WHAT THE EXERCISE ASKS:
Can you pull out each line of the data below that includes the word "post"?

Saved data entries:
*** Begin section ***

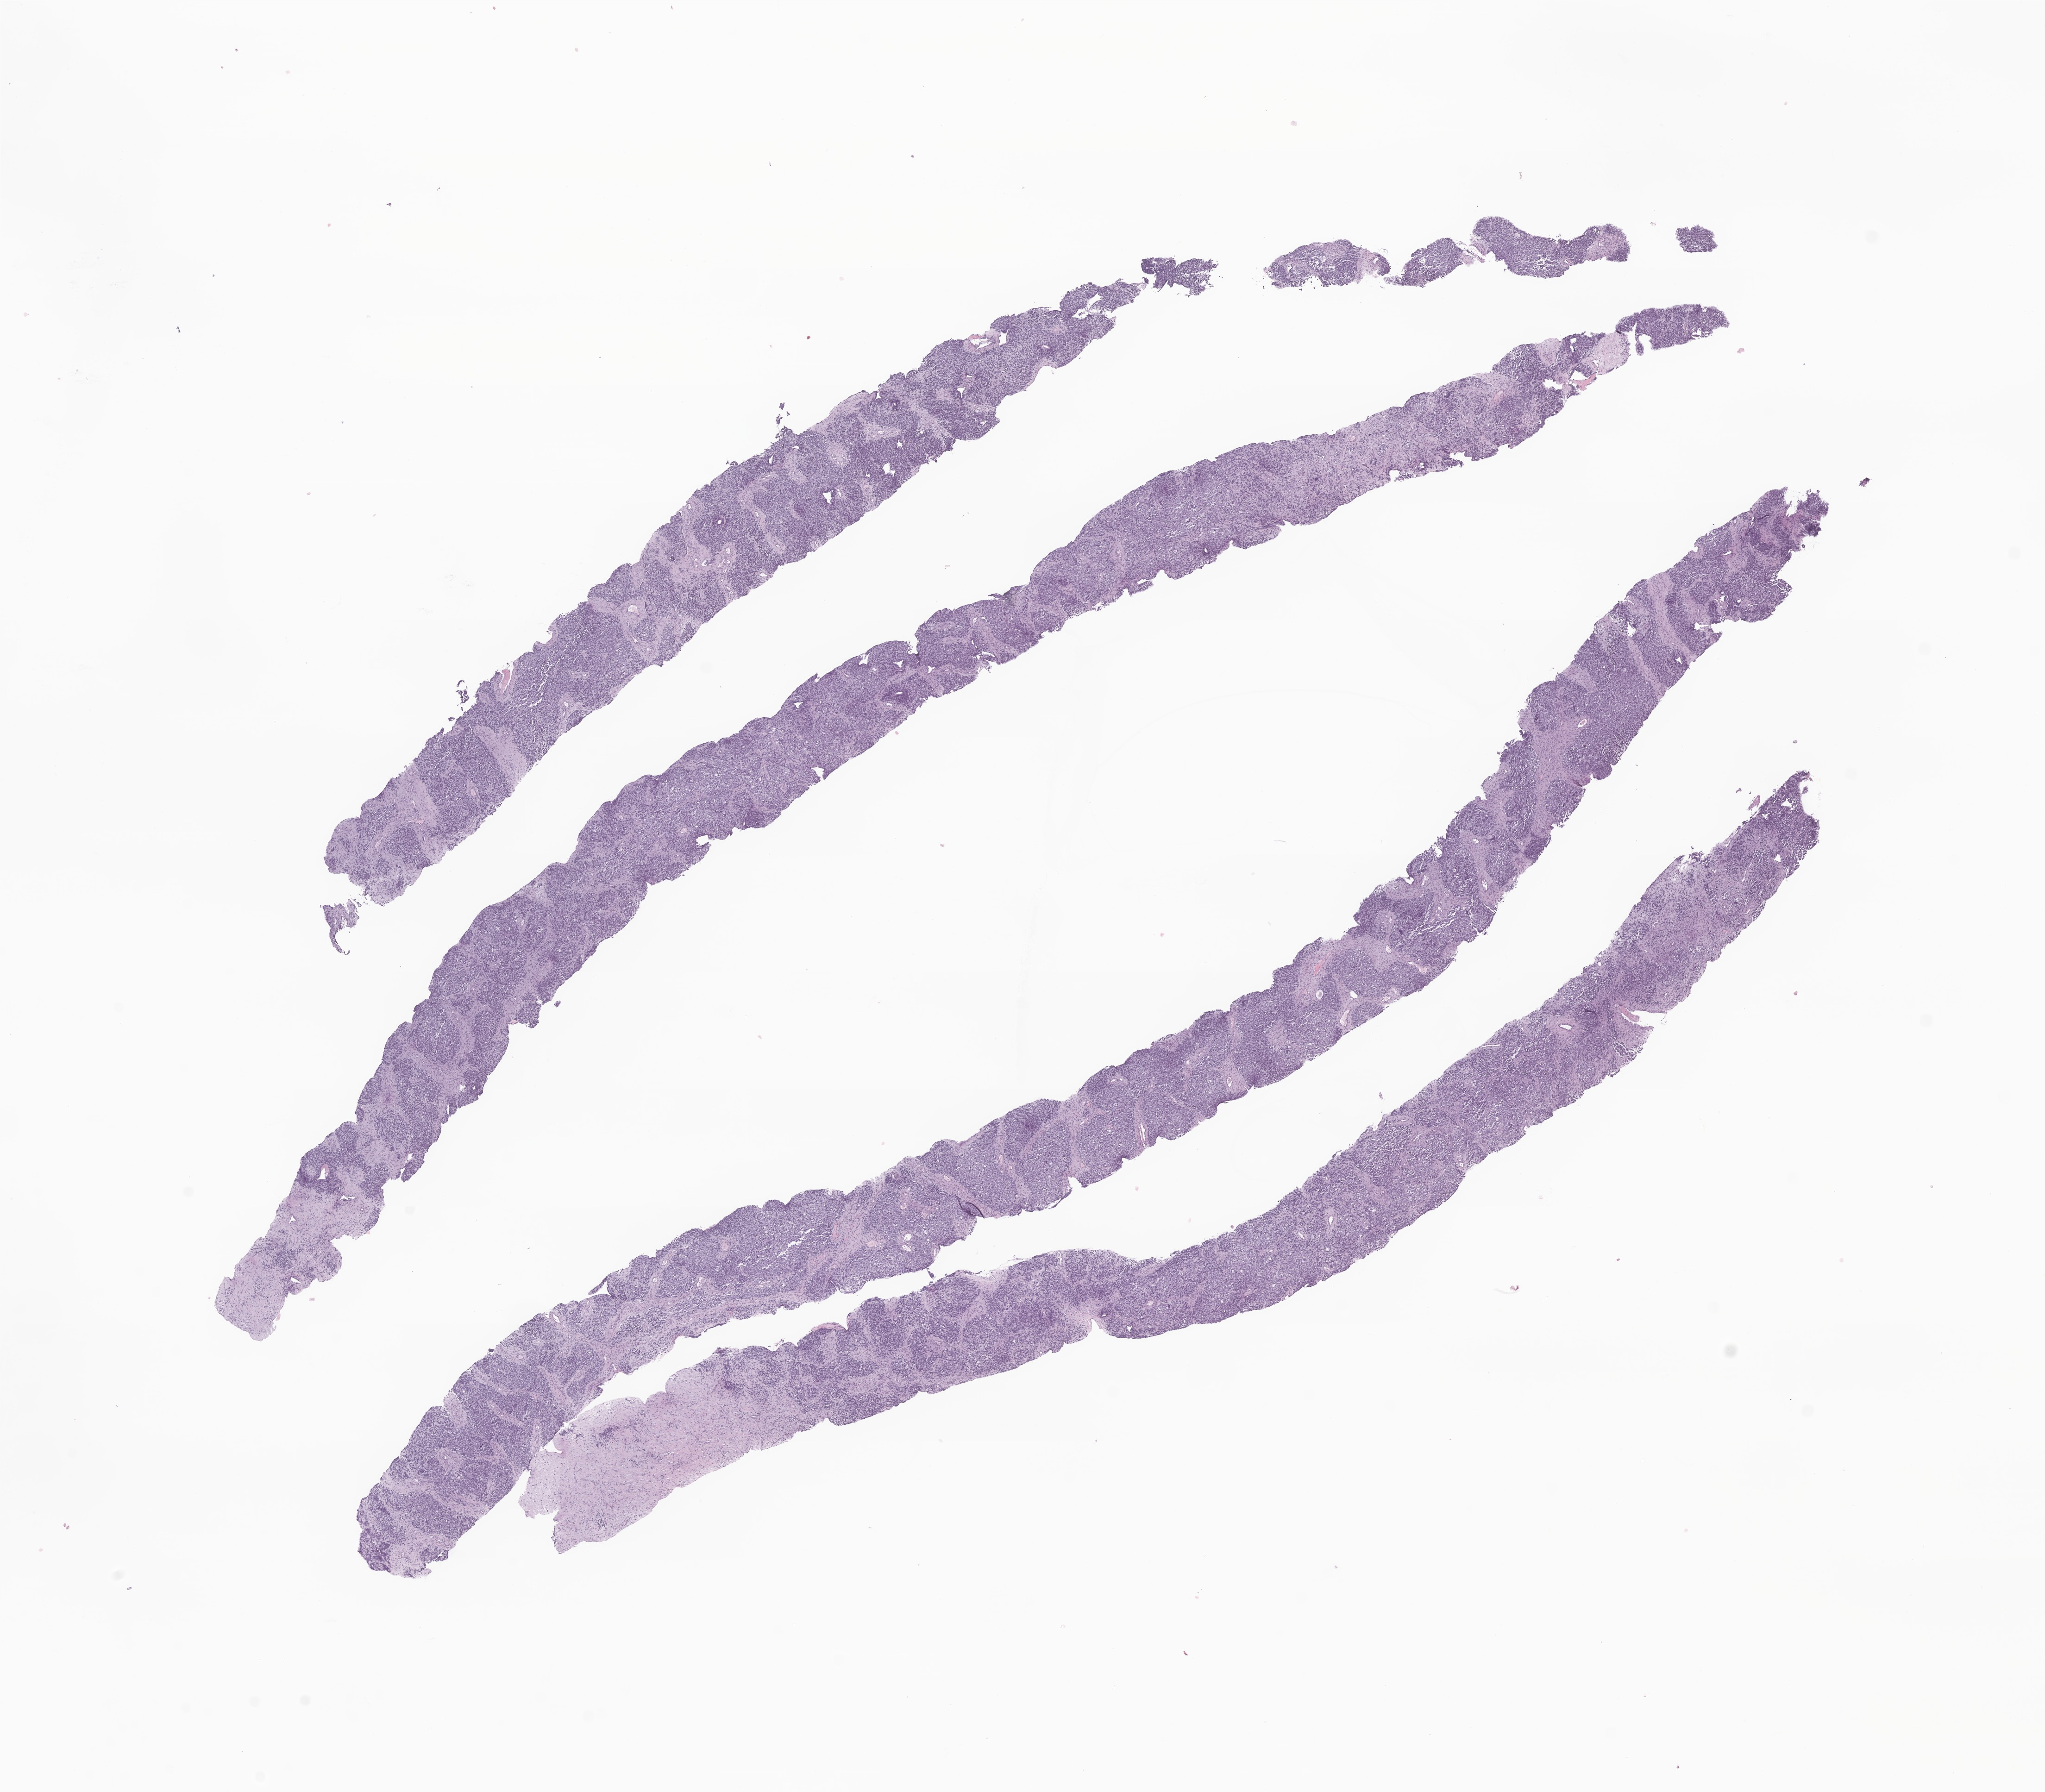
Haematoxylin and eosin whole-slide image of tumor tissue from the abdomen — low-resolution overview of the scanned area, about 18.6 x 16.3 mm; formalin-fixed, paraffin-embedded (FFPE) tissue. Female patient, age 34 months (2 years 10 months).
Diagnosis (ICD-O-3 morphology term): Rhabdomyosarcoma, NOS.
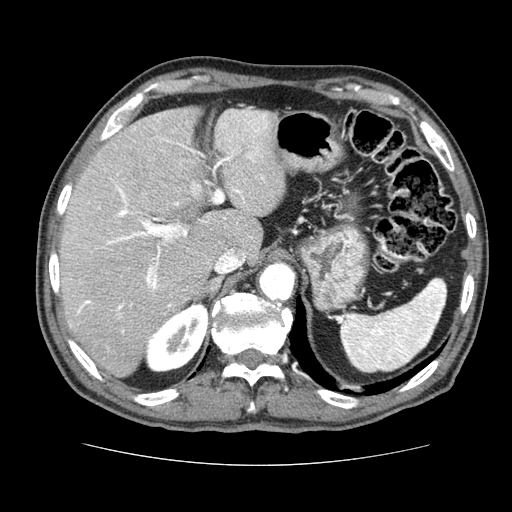
Contrast-enhanced abdominal CT (liver protocol), one axial slice; slice 50 of 79 in the series (ordered by position); 120 kVp; soft-tissue window (W 400 / L 40 HU); 2.5 mm slice thickness; 512 × 512 image matrix, field of view 360 × 360 mm. From the clinical record (not read from this slice): diagnosis: hepatocellular carcinoma (patient treated with transarterial chemoembolisation; whether this scan precedes or follows treatment is not stated here); TNM stage (as recorded): Stage-I; Child-Pugh class: A.
Outlined on this slice (semi-automatically segmented with operator editing):
- liver parenchyma outside the tumour (the mass and vessels are separate outlines, so this box may not span the whole liver): bounding box (x1, y1, x2, y2) in pixels: (60, 106, 284, 376)
- portal vein: (77, 111, 268, 333)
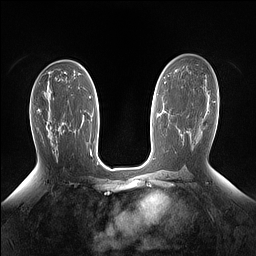
Breast MRI (dynamic contrast-enhanced), one axial slice. Dynamic contrast-enhanced series, time point 2 of 7 at this slice position (early post-contrast). 1.5 T. TE 1.4 ms, TR 5 ms. 1.15 mm slice thickness. 256 × 256 image matrix. Female patient.
Outlined on this slice (semi-automatic segmentation, software-assisted and operator-edited):
- enhancing-tissue mask used for the functional tumour volume (all voxels passing the contrast-enhancement thresholds inside the analysis volume; usually the tumour): bounding box [x1, y1, x2, y2] px = [46, 123, 63, 126]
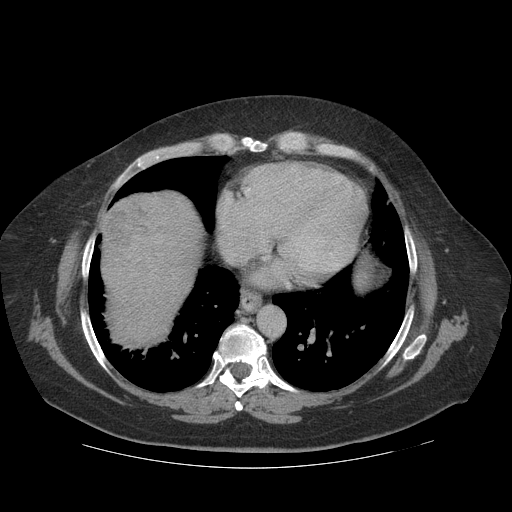
Contrast-enhanced abdominal CT (liver protocol), one axial slice; position 106 of 121 along the scan axis; reconstruction kernel STANDARD; 140 kVp; soft-tissue window (W 400 / L 40 HU); 512 × 512 image matrix, field of view 420 × 420 mm. Case-level facts recorded for this patient, not image findings: diagnosis: hepatocellular carcinoma (patient treated with transarterial chemoembolisation; whether this scan precedes or follows treatment is not stated here); TNM stage (as recorded): Stage-IIIA; Child-Pugh class: A; tumour differentiation: well differentiated; tumour nodularity: multinodular.
Outlined on this slice (semi-automatic segmentation, software-assisted and operator-edited):
- liver parenchyma outside the tumour (the mass and vessels are separate outlines, so this box may not span the whole liver): bounding box [x1, y1, x2, y2] px = [100, 192, 200, 342]
- mass: [99, 200, 162, 247]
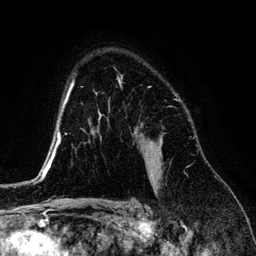
Breast MRI (dynamic contrast-enhanced), one axial slice. Position 93 of 134 along the scan axis. Cropped to one breast. Dynamic contrast-enhanced series, time point 2 of 6 at this slice position (early post-contrast). 3 T. TE 4.2 ms, TR 7.9 ms. 1.2 mm slice thickness. 256 × 256 image matrix. Female patient.
Outlined on this slice (semi-automatic segmentation, software-assisted and operator-edited):
- enhancing-tissue mask used for the functional tumour volume (all voxels passing the contrast-enhancement thresholds inside the analysis volume; usually the tumour): box from (x=139, y=135) to (x=162, y=180) px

*** End section ***

RESULT BELOW:
Breast MRI (dynamic contrast-enhanced), one axial slice. Dynamic contrast-enhanced series, time point 2 of 7 at this slice position (early post-contrast). 1.5 T. TE 1.4 ms, TR 5 ms. 1.15 mm slice thickness. 256 × 256 image matrix. Female patient.
Breast MRI (dynamic contrast-enhanced), one axial slice. Position 93 of 134 along the scan axis. Cropped to one breast. Dynamic contrast-enhanced series, time point 2 of 6 at this slice position (early post-contrast). 3 T. TE 4.2 ms, TR 7.9 ms. 1.2 mm slice thickness. 256 × 256 image matrix. Female patient.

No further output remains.